La dimension transversale des thêmata, vis-à-vis des conditions historiques et des modes de rationalité, permet de relier, d’articuler et donc d’organiser en un ensemble cohérent (mais non univoque) les différentes formes de connaissance convoquées pour l’interprétation d’un objet social donné. Thémis Apostolidis souligne ce rôle des thêmata dans l’articulation de différentes croyances :

‘« La perspective qu’il [Serge Moscovici] trace pour l’étude des croyances est celle de l’analyse des thêmata (…) pour appréhender comment les différentes croyances se lient entre elles, se légitiment mutuellement dans la vie quotidienne et fondent un système de représentations sociales. » (2002, p. 17)’

Les axes transversaux constitués par les thêmata, dans le champ de la pensée sociale, peuvent alors être compris comme une infrastructure, un canevas sur lequel vont être tissées les représentations élaborées (trouvées et créées) par les acteurs sociaux, les motifs dessinés en chaque lieu du discours s’inspirant de la trame préexistante pour tracer des figures signifiantes. Michel Foucault, dans son Histoire de la folie à l’âge classique (1972), montre comment la figure de la folie se réapproprie les espaces (matériels et mentaux) laissés vacants par l’éradication de la lèpre. A la lumière de la proposition théorique de thêmata, on peut penser que les catégories transversales de sain/malsain – comme thêma de base aux représentations de ces objets sociaux – ont contribué à une familiarisation de la figure de la folie sur le modèle (pattern) précédemment constitué dans l’époque médiévale, en rapport avec les lépreux. La figure du lépreux et la figure du fou, en ce sens, peuvent alors être comprises comme deux thématisations203 différentes sur la base des catégories sain/malsain, la transversalité d’un thêma favorisant la circulation des significations de l’une à l’autre (comme l’a analysé Michel Foucault204).

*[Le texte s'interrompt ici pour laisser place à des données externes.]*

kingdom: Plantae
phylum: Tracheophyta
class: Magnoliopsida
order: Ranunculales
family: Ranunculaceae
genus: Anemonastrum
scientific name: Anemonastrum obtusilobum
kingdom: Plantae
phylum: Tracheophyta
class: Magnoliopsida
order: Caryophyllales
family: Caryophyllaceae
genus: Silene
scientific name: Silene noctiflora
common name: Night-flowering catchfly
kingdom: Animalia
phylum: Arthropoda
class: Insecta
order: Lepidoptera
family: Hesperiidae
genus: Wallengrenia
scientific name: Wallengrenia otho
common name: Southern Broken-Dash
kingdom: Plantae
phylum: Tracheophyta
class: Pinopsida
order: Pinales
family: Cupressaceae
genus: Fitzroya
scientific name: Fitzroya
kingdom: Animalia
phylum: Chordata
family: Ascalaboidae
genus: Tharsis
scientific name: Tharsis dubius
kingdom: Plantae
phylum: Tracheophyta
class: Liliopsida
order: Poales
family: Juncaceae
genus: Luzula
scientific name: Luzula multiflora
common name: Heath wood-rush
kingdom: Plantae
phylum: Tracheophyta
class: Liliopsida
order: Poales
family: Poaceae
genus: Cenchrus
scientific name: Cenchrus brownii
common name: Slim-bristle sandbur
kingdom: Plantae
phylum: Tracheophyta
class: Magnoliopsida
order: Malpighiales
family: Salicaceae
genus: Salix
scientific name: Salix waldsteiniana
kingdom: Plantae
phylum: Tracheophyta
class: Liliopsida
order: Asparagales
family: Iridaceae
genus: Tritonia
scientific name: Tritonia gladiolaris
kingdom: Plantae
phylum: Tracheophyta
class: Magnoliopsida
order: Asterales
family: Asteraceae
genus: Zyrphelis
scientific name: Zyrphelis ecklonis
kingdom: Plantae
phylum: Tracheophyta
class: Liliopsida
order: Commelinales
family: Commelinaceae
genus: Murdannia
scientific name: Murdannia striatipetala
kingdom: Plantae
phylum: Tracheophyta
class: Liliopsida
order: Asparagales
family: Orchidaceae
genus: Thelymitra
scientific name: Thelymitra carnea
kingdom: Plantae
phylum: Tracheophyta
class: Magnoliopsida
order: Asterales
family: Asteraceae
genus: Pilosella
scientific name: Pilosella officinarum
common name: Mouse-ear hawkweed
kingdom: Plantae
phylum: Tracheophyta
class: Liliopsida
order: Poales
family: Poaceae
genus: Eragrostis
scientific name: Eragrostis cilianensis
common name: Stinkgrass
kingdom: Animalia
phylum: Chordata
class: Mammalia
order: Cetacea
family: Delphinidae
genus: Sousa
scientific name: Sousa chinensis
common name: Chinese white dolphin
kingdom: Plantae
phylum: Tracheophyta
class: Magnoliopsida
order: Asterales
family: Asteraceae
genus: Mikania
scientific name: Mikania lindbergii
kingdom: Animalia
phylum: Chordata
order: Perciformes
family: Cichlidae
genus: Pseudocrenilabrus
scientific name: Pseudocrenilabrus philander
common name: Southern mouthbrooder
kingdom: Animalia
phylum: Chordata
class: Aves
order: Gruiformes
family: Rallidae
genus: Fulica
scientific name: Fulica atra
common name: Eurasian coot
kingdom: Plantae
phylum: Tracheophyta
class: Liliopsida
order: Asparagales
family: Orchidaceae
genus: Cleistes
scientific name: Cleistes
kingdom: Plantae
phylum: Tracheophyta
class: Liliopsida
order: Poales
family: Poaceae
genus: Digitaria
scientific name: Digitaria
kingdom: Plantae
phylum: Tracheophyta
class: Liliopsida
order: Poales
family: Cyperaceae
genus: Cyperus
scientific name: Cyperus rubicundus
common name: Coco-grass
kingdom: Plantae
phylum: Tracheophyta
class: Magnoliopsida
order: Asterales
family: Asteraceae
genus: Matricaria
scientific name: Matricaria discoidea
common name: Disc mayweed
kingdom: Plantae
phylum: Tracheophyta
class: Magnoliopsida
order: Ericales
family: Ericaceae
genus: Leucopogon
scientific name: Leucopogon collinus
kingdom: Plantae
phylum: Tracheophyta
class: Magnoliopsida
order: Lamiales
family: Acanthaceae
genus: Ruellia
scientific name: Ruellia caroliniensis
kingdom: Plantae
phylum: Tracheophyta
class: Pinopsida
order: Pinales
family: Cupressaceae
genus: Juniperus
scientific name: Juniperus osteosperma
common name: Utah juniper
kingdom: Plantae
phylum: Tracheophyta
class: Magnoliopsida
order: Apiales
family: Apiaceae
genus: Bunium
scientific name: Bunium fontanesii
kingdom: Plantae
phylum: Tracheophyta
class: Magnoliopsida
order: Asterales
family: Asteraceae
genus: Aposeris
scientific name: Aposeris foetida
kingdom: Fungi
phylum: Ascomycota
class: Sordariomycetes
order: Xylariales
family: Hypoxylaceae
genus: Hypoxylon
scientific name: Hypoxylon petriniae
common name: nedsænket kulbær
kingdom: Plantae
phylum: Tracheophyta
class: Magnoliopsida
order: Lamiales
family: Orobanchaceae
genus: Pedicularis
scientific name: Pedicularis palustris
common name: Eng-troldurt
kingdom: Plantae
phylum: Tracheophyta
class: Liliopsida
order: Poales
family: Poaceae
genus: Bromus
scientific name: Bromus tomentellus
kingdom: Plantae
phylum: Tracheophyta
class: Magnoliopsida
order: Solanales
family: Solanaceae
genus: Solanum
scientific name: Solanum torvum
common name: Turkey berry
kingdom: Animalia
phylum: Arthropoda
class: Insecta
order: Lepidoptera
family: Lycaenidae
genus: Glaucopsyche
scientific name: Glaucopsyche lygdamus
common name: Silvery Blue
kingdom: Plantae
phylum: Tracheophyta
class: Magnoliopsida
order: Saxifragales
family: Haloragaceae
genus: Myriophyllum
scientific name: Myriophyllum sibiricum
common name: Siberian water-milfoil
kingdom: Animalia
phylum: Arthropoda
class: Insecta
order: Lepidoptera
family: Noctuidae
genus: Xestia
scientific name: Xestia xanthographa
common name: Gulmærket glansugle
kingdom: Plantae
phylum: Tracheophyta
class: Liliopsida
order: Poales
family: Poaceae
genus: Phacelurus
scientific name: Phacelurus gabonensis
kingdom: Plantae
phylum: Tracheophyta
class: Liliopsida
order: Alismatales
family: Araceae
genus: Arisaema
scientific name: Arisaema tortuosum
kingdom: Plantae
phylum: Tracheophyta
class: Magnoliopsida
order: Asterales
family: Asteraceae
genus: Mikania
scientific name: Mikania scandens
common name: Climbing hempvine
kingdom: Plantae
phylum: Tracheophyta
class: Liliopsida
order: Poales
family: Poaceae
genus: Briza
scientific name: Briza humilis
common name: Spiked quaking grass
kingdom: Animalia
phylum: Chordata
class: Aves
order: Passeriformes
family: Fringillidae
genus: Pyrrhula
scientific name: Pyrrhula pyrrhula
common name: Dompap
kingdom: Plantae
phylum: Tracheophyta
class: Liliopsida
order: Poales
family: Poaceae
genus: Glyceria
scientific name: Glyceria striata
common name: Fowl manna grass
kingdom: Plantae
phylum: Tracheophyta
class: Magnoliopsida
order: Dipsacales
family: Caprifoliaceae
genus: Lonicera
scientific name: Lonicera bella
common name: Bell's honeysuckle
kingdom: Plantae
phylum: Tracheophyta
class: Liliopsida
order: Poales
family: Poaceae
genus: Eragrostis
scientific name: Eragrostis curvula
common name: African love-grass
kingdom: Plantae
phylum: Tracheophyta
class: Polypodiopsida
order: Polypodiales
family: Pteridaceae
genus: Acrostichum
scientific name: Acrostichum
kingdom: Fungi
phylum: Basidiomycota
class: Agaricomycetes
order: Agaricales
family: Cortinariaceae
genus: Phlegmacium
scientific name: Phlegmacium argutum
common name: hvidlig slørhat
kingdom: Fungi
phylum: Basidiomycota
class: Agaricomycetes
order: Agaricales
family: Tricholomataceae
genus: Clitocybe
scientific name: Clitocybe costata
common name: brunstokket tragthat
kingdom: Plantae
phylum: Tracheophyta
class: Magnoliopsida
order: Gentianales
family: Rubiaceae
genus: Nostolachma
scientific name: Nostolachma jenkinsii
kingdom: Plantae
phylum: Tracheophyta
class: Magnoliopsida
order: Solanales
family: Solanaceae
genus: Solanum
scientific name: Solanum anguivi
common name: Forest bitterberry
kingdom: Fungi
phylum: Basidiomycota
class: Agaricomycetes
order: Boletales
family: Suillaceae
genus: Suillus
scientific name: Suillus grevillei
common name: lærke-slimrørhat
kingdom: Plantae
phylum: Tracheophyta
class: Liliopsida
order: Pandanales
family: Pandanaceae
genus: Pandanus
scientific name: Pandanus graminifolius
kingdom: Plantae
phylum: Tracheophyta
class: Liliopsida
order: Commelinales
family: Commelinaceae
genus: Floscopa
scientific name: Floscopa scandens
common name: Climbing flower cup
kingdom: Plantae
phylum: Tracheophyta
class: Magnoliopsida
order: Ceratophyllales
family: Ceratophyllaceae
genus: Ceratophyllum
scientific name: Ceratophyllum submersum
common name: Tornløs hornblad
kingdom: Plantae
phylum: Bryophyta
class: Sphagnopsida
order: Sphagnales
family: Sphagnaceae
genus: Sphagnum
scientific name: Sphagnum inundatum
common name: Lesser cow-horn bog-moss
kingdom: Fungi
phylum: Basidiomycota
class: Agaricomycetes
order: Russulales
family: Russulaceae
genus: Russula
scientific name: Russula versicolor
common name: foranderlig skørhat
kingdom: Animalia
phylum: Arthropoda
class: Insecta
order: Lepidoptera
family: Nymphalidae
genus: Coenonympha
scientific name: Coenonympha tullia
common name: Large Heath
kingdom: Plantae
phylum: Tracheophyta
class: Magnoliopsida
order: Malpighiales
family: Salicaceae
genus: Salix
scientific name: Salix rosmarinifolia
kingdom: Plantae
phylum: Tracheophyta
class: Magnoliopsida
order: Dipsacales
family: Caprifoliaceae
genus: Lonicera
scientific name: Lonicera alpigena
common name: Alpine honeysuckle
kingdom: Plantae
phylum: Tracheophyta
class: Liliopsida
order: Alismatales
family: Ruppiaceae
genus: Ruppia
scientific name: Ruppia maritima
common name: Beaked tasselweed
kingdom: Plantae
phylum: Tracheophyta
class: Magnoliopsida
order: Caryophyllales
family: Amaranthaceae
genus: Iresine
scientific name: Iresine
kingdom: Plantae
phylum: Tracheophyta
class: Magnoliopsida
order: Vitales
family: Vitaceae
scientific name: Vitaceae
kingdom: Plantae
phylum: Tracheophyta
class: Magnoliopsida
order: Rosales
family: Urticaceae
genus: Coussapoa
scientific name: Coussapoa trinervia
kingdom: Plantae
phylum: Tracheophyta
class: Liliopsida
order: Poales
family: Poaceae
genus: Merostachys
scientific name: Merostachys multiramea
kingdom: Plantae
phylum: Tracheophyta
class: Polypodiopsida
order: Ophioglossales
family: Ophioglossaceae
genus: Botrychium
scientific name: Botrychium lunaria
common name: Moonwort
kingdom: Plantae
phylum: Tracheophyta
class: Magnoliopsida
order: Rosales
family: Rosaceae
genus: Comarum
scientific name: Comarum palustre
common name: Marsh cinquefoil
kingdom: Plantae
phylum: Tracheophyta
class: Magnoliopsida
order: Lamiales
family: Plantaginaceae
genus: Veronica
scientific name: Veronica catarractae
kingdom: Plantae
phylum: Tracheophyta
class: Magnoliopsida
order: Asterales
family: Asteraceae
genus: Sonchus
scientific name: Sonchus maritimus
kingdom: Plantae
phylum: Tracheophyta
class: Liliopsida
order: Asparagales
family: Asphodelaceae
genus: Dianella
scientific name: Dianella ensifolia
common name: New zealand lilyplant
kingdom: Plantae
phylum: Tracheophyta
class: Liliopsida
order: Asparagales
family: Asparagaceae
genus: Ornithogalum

Nous comprenons ainsi plus précisément comment les processus d’objectivation et d’ancrage, dans la genèse des représentations, se réalisent dans un nouage avec l’héritage historique transmis par la mémoire sociale, ce que souligne Christine Bonardi :

‘« Ils [les thêmata] peuvent ainsi permettre l’accès au passé d’une représentation sociale (antécédents et états antérieurs), servir à apprécier les restructurations successives des représentations ainsi que leur impact sur la transformation des pratiques. (…) De la sorte, ils relieraient un objet et sa représentation au système des significations culturelles et sociales. » (2003, p. 49)’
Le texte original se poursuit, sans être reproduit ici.